We arrived Thursday afternoon at the El Cid Marina (part of the El Cid Resort) in Mazatlan. As we came in the narrow channel through the breakwater, we could already hear loud, unfamiliar birds in the trees. As a guest in the marina, we are entitled to all of the amenities of the resort hotel, including a very large hot tub spa that’s actually hot, and multiple swimming pools, multiple restaurants, and just about everything else you can imagine being available at a vacation resort. This will not be a bad place to take care of some business before the next major leg of our journey, as well as to figure out what the heck happened to the water maker boost pump. It has completely quit boosting, which really disappoints me. But by now I realize that if I let these things get me down, we’ll never get anywhere.

Joe sent us a message saying that the storm came and the wind hit Puerto Escondido with gusts swirling down the mountains at over 60 knots. Slainte was heeled over to the rail, even while sitting there tied to the mooring. At least one boat broke free, and several dinghies flipped. The sailboat, Shannon’s Spirit, from Victoria, B.C., who we had spent a Sunday afternoon with at Lupe Sierra’s Restaurant in San Evaristo, arrived here from La Paz a couple days after us and reported that they had just made it out of La Paz before the Port Captain closed the port to departures due to the weather. We are feeling lucky that we made the decision that we did, and that we had such a boring trip.

As far as the second system forecast to hit Mazatlan: it came on schedule two days after we arrived. We received a tropical deluge that, if nothing else, removed the last bit of Baja dust from our decks.

Leaving Puerto Escondido and the canyons of the Sierra de La Giganta.
I have not been able to adequately, photographically capture the bizarre shapes bulging out of the ground that are formed by some of the rocks in this area. That island in the center is covered with bulbous protrusions sticking out at all angles.
This sunset just wouldn’t fade and we watched it for quite some time before finally getting out the camera. The land to the left is our last view of the Baja peninsula.
Approaching the Mazatlan area, we are now officially in the tropics—again.
A page from our own “Log of the Sea of Cortez” tracking our progress from Puerto Escondido to Mazatlan. The chart on the left is simply a grid marked off with latitude and longitude, with our position plotted every couple hours from start to finish.
Marina El Cid. Iguanas sun themselves on the rocks around the marina basin.
These heavy wooden rocking chairs, each with a different first name carved on the backrest, are one of my favorite, if curious, amenities.
One of the swimming pools. The “caves” in the background lead to another section of pool on the other side.
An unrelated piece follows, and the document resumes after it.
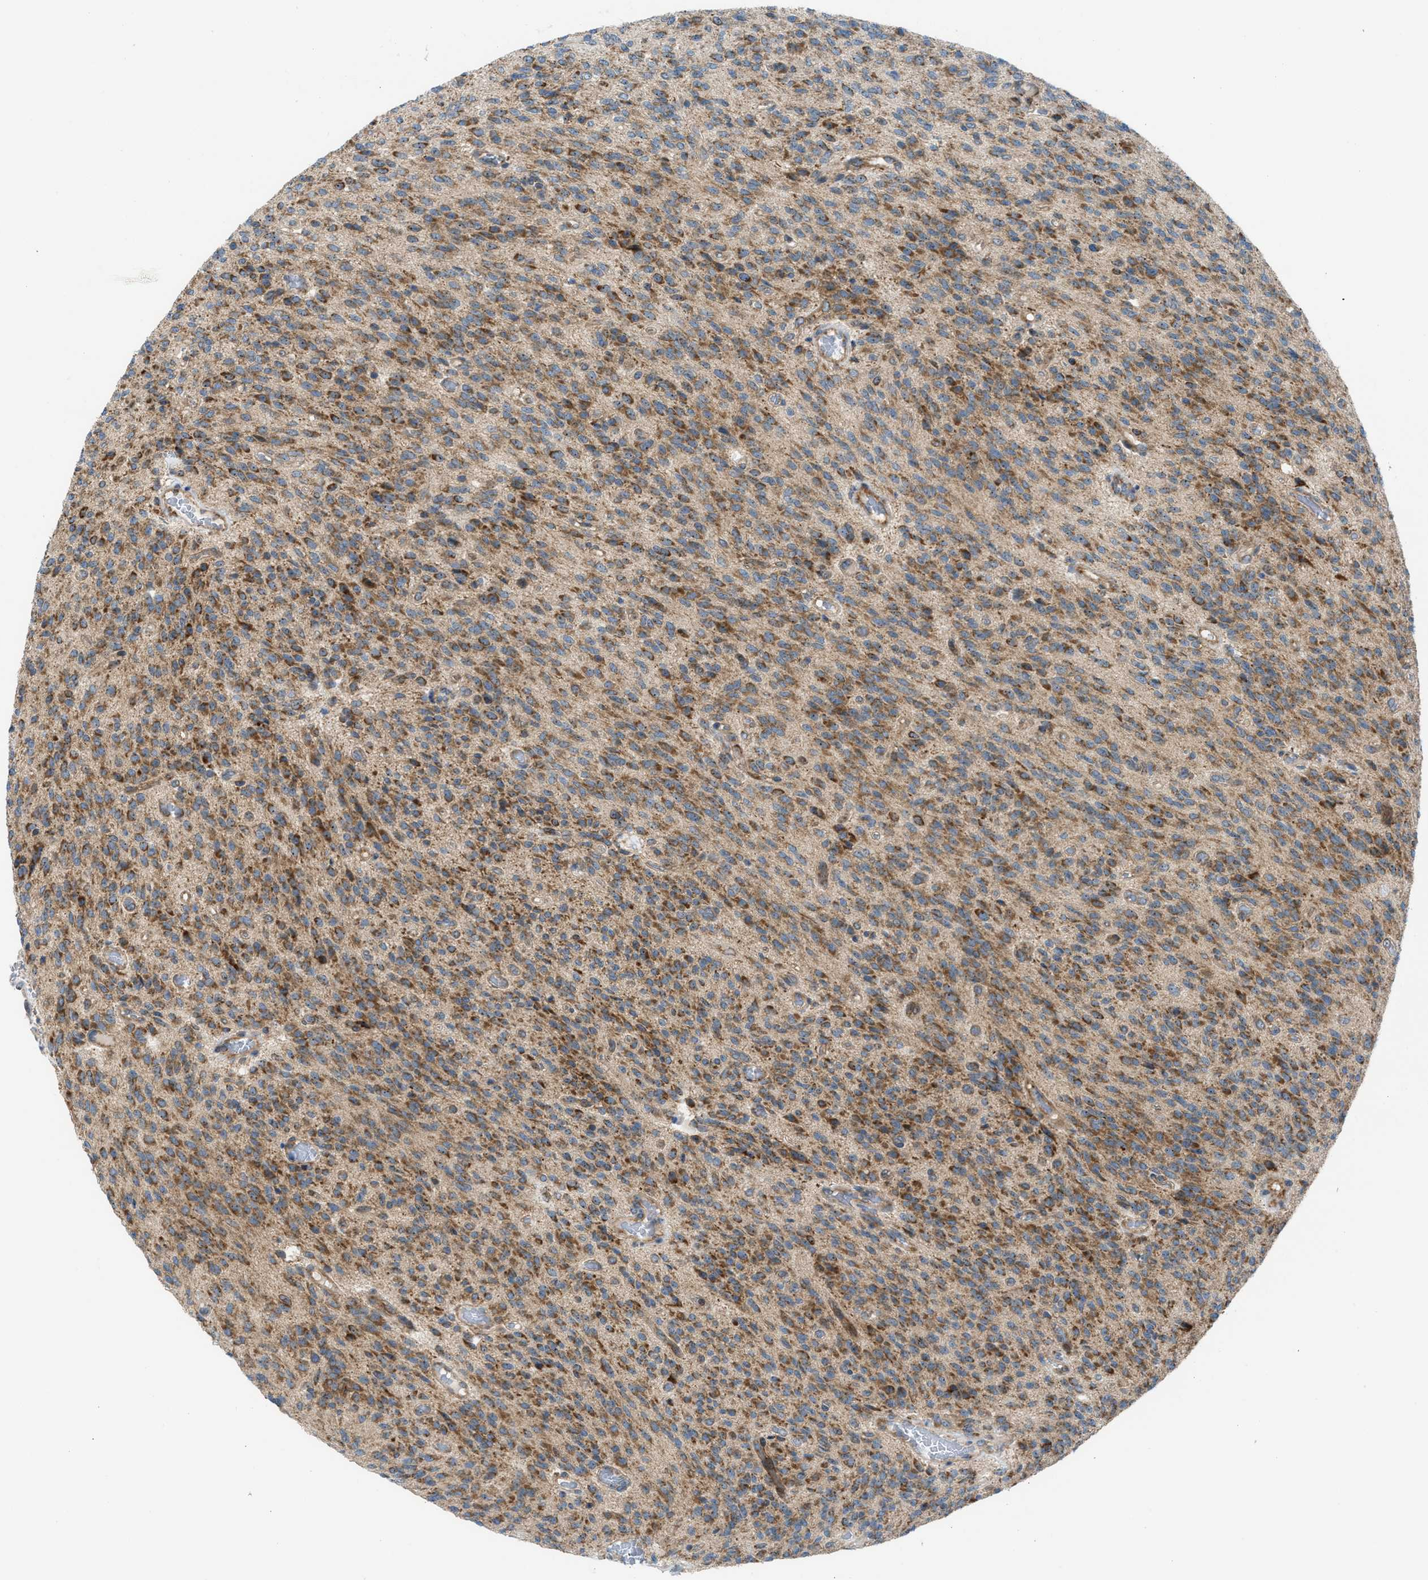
{"staining": {"intensity": "moderate", "quantity": ">75%", "location": "cytoplasmic/membranous,nuclear"}, "tissue": "glioma", "cell_type": "Tumor cells", "image_type": "cancer", "snomed": [{"axis": "morphology", "description": "Glioma, malignant, High grade"}, {"axis": "topography", "description": "Brain"}], "caption": "The photomicrograph exhibits staining of high-grade glioma (malignant), revealing moderate cytoplasmic/membranous and nuclear protein staining (brown color) within tumor cells. The protein of interest is stained brown, and the nuclei are stained in blue (DAB IHC with brightfield microscopy, high magnification).", "gene": "TPH1", "patient": {"sex": "male", "age": 34}}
Water maker failure update: The boost pump motor quit working because it was full of water. This appeared to be due to a missing seal around a screw that did not get assembled properly during manufacture. See photo below.
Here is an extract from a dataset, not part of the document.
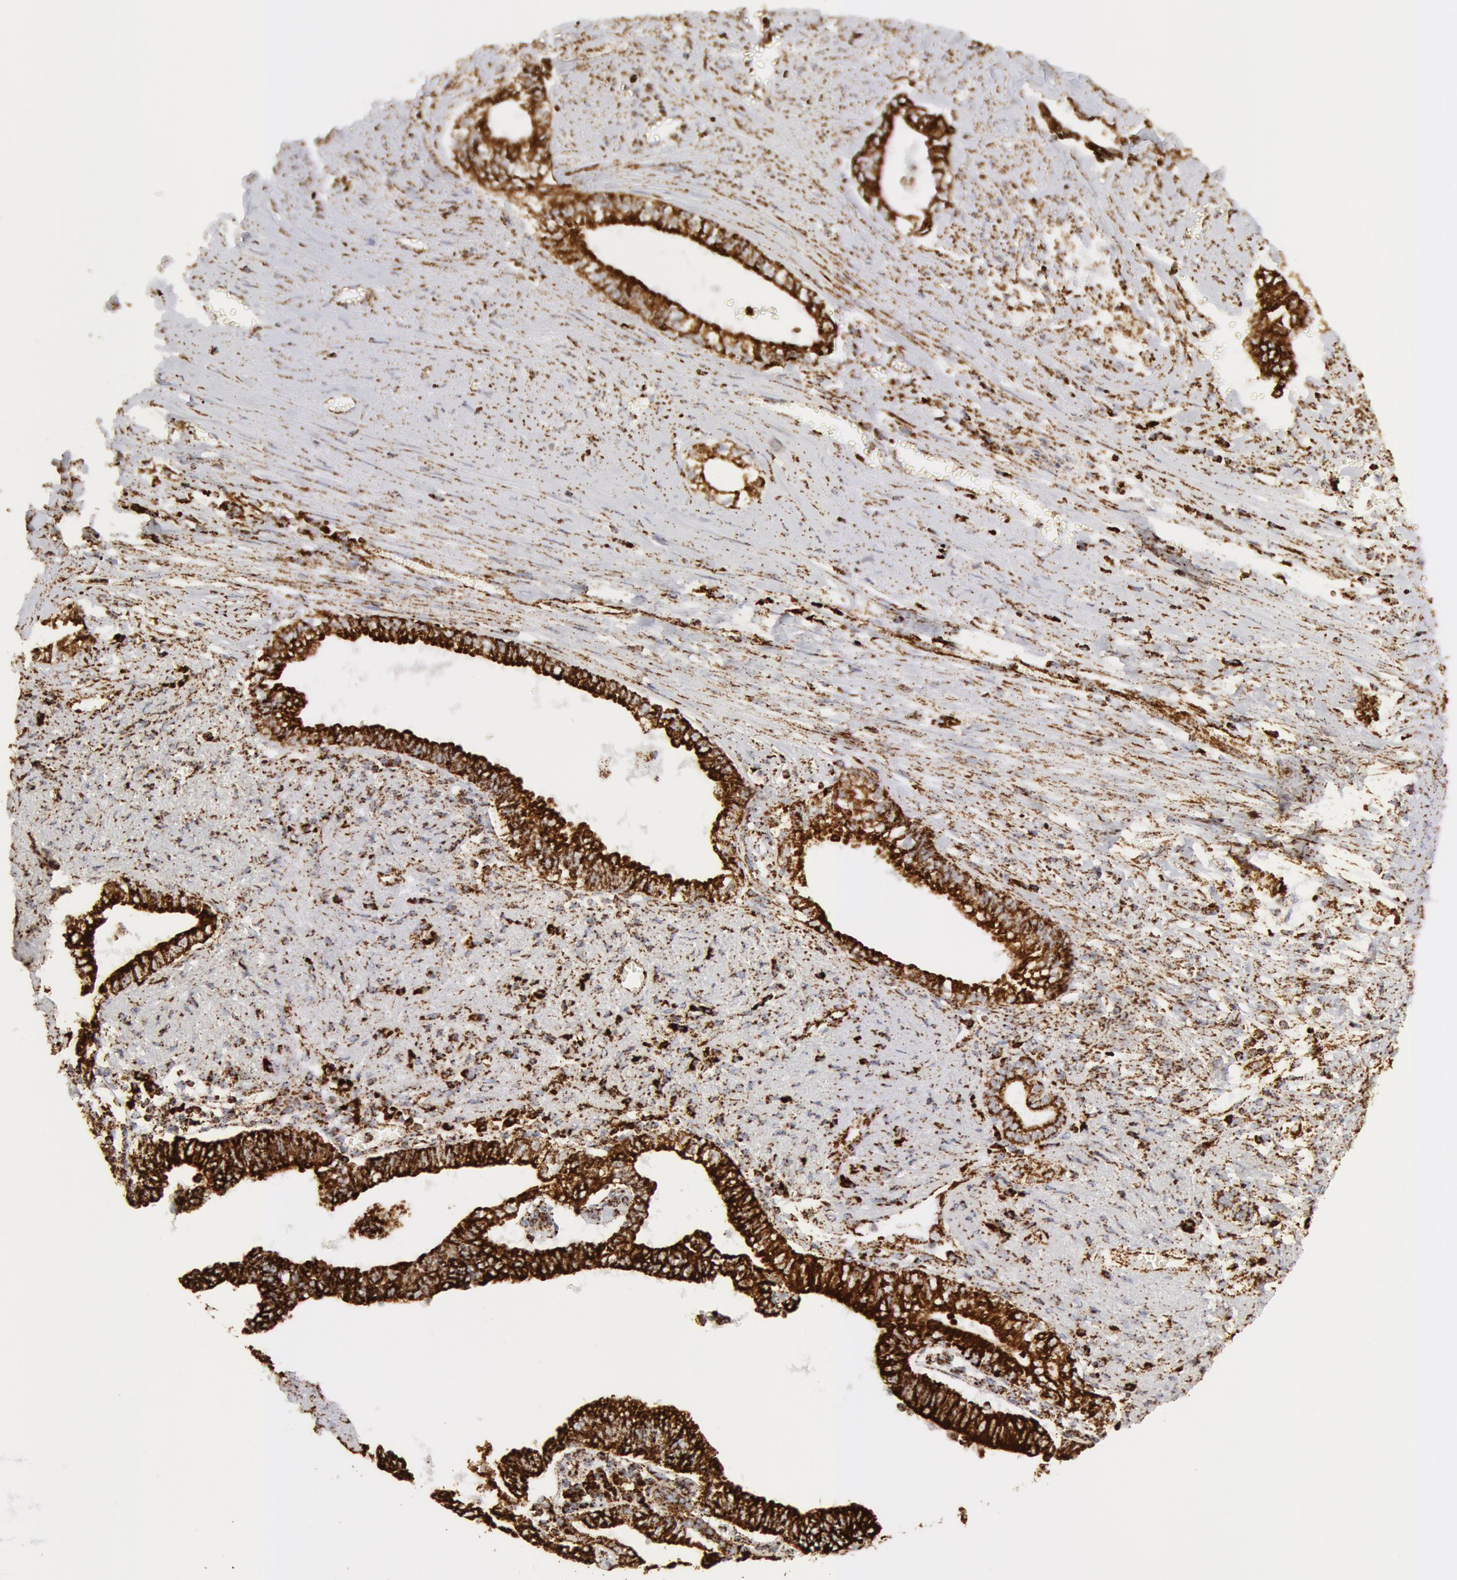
{"staining": {"intensity": "moderate", "quantity": ">75%", "location": "cytoplasmic/membranous"}, "tissue": "liver cancer", "cell_type": "Tumor cells", "image_type": "cancer", "snomed": [{"axis": "morphology", "description": "Cholangiocarcinoma"}, {"axis": "topography", "description": "Liver"}], "caption": "Protein staining of liver cholangiocarcinoma tissue reveals moderate cytoplasmic/membranous expression in about >75% of tumor cells.", "gene": "ATP5F1B", "patient": {"sex": "male", "age": 57}}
Disassembled pump chamber. The upper long bolt in this photo is unsealed. The seal for it was loose inside the pump chamber and is the small cone-shaped rubber washer to the right.

Water worked its way from inside the pump chamber to inside the case of the electric motor. Cruise RO Water has suggested that during fresh water flushing of the system, our boat’s pressurized water pump (we take flush water from our pressure system) may have forced the seal out of position from around the screw by causing too high of a pressure inside the boost pump chamber. This does not seem likely however, since the cone-shaped seal should’ve been pushed in tighter, you would think, if the pressure was too high inside the pump chamber. Our own usage experience and evidence suggests that the seal was knocked out of position as the bolt was inserted through the pump chamber during factory assembly, but of course, I don’t know for sure.

To be on the safe side, we are adding a valve to bypass our pressure water pump when flushing the water maker so that the water maker boost pump is pulling water from the tank rather than having it supplied under pressure. The boost pump itself is being replaced under warranty. We will get all this completed at such time when we are not floating around in a pool or sitting in a rocking chair.